TASK ITEM.
The entries that follow must be written out exactly, without any of the pictures they contain.

Keypoint coordinate data
=-=-=

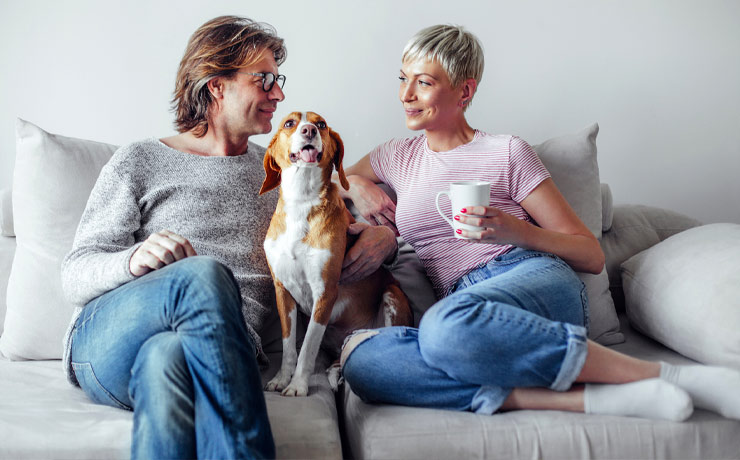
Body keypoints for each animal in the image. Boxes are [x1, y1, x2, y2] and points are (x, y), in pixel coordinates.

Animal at [258, 111, 410, 396]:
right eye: (289, 123)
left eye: (321, 124)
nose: (309, 130)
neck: (302, 201)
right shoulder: (282, 291)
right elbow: (288, 346)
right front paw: (281, 379)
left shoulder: (325, 292)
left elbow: (307, 348)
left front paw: (298, 385)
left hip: (392, 295)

=-=-=

RESPONSE BOX.
Body keypoints for each animal in the image. Boxes are [x1, y1, x2, y2] and points are (x, y), in pixel coordinates.

Animal at [258, 111, 410, 396]:
right eye: (289, 123)
left eye: (321, 124)
nose: (309, 130)
neck: (302, 201)
right shoulder: (282, 291)
right elbow: (288, 346)
right front paw: (281, 379)
left shoulder: (325, 292)
left elbow: (307, 348)
left front paw: (298, 385)
left hip: (392, 295)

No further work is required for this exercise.